December 18, 2020

Abe Chan Pairs New York City Loft Sensibilities with Victorian Architecture in Toronto Home

White subway tiles form the backsplash in the light blue kitchen. Photography by Scott Norsworthy.

In the heart of Toronto’s historic Forest Hill neighborhood, original Victorian homes and contemporary new builds coexist along the residential streets. For a family of New York City transplants, local design firm AC-DO’s founder Abraham Chan captured the DNA of their former Greenwich village loft in a Forest Hill home with a preserved Tudor façade. With three young daughters, Chan created a home for the family to grow into with a design philosophy he categorizes as: “business in the front, party in the back.”

The carpet adds a whimsical pattern to the layers of neutral hues in the living room. Photography by Scott Norsworthy.

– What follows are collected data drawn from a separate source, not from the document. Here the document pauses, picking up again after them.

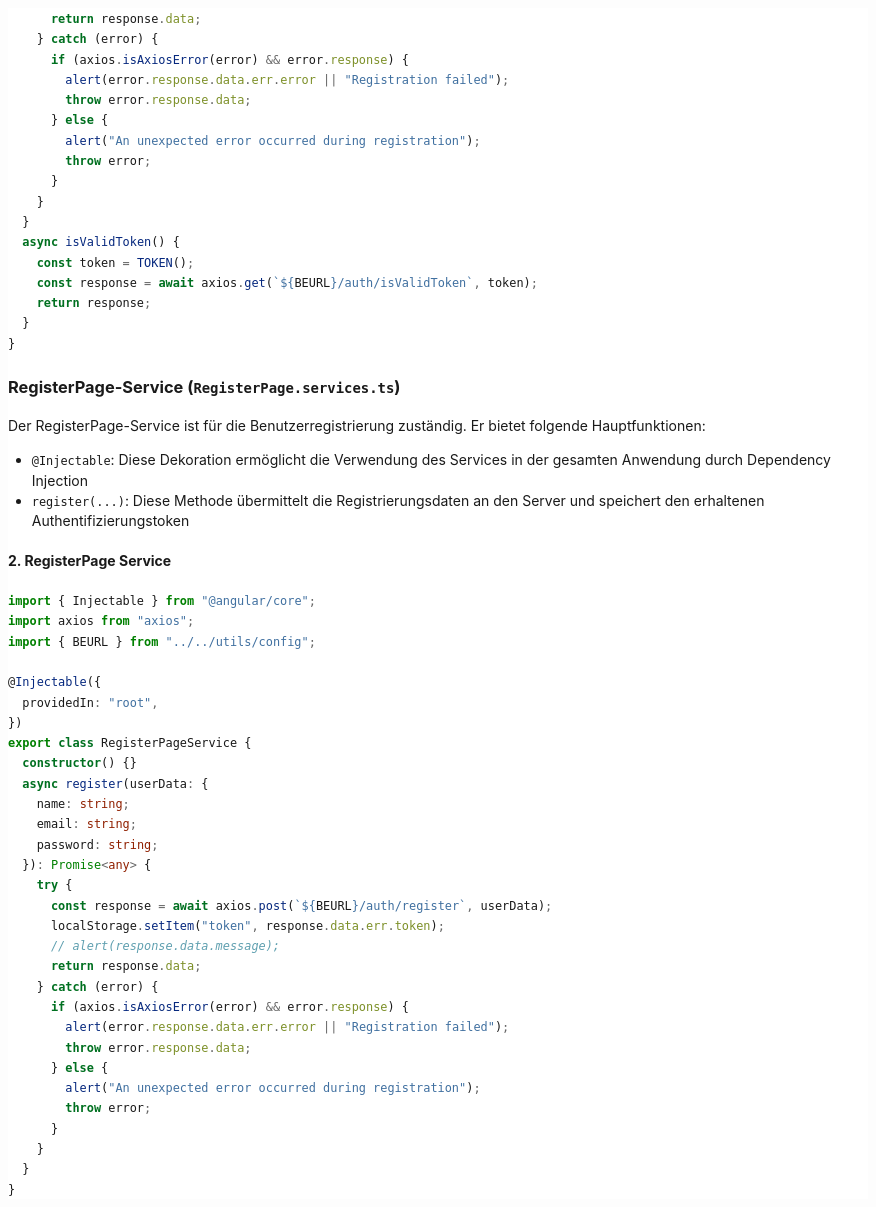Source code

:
 ```ts
      return response.data;
    } catch (error) {
      if (axios.isAxiosError(error) && error.response) {
        alert(error.response.data.err.error || "Registration failed");
        throw error.response.data;
      } else {
        alert("An unexpected error occurred during registration");
        throw error;
      }
    }
  }
  async isValidToken() {
    const token = TOKEN();
    const response = await axios.get(`${BEURL}/auth/isValidToken`, token);
    return response;
  }
}
```

### RegisterPage-Service (`RegisterPage.services.ts`)

Der RegisterPage-Service ist für die Benutzerregistrierung zuständig. Er bietet folgende Hauptfunktionen:

- `@Injectable`: Diese Dekoration ermöglicht die Verwendung des Services in der gesamten Anwendung durch Dependency Injection
- `register(...)`: Diese Methode übermittelt die Registrierungsdaten an den Server und speichert den erhaltenen Authentifizierungstoken

#### 2. RegisterPage Service

```ts
import { Injectable } from "@angular/core";
import axios from "axios";
import { BEURL } from "../../utils/config";

@Injectable({
  providedIn: "root",
})
export class RegisterPageService {
  constructor() {}
  async register(userData: {
    name: string;
    email: string;
    password: string;
  }): Promise<any> {
    try {
      const response = await axios.post(`${BEURL}/auth/register`, userData);
      localStorage.setItem("token", response.data.err.token);
      // alert(response.data.message);
      return response.data;
    } catch (error) {
      if (axios.isAxiosError(error) && error.response) {
        alert(error.response.data.err.error || "Registration failed");
        throw error.response.data;
      } else {
        alert("An unexpected error occurred during registration");
        throw error;
      }
    }
  }
}
```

The original floorplan of the house featured rooms upon rooms ultimately creating a cramped, mazelike environment. By demolishing a pantry wall, Chan opened up the first floor, dedicating the front area to entertaining and hosting guests with an open family room anchored by a breakfast nook in the back. Though Chan and his clients gravitated towards more contemporary furnishings and design accents throughout, he wanted to respect the original architecture of the house by leaving the crown molding intact in several rooms and hallways for character.

A custom Moss & Lam hand-painted wallpaper in the main bedroom spans the entirety of the wall, giving an illusion of an extended headboard. Photography by Scott Norsworthy.

“We put in lighting only where there is a purpose for it,” Chan explains, noting the home features barely visible recess lights with a hidden trim tap as well as sculptural, statement-making pieces that are part of the clients’ existing collection. In the main bedroom, for example, hanging alabaster lamps shaped to look like flower petals are framed by a nearby window, adding to the suite’s nature-inspired textures and patterns while providing a contrast to the fixtures in the rest of the house.

The sculpture on the back wall was part of the facade in the family’s New York City apartment. Photography by Scott Norsworthy.

With a home-theater, gym, and office, each zone in the house is designed to encourage communication, from the kitchen with views into the TV room and backyard, to the configuration of seating in the study and living room. For the New York family of five, there’s no shortage of space—or style—in their new home.  

Chan used a marble-clad limestone in the spa-inspired main bedroom ensuite. Photography by Scott Norsworthy.
The wood floor in the dining room features patterns similar to those in the clients’ former New York City home.
An HVAC system has been installed in the basement media room for optimal safety and cleanliness. Photography by Scott Norsworthy.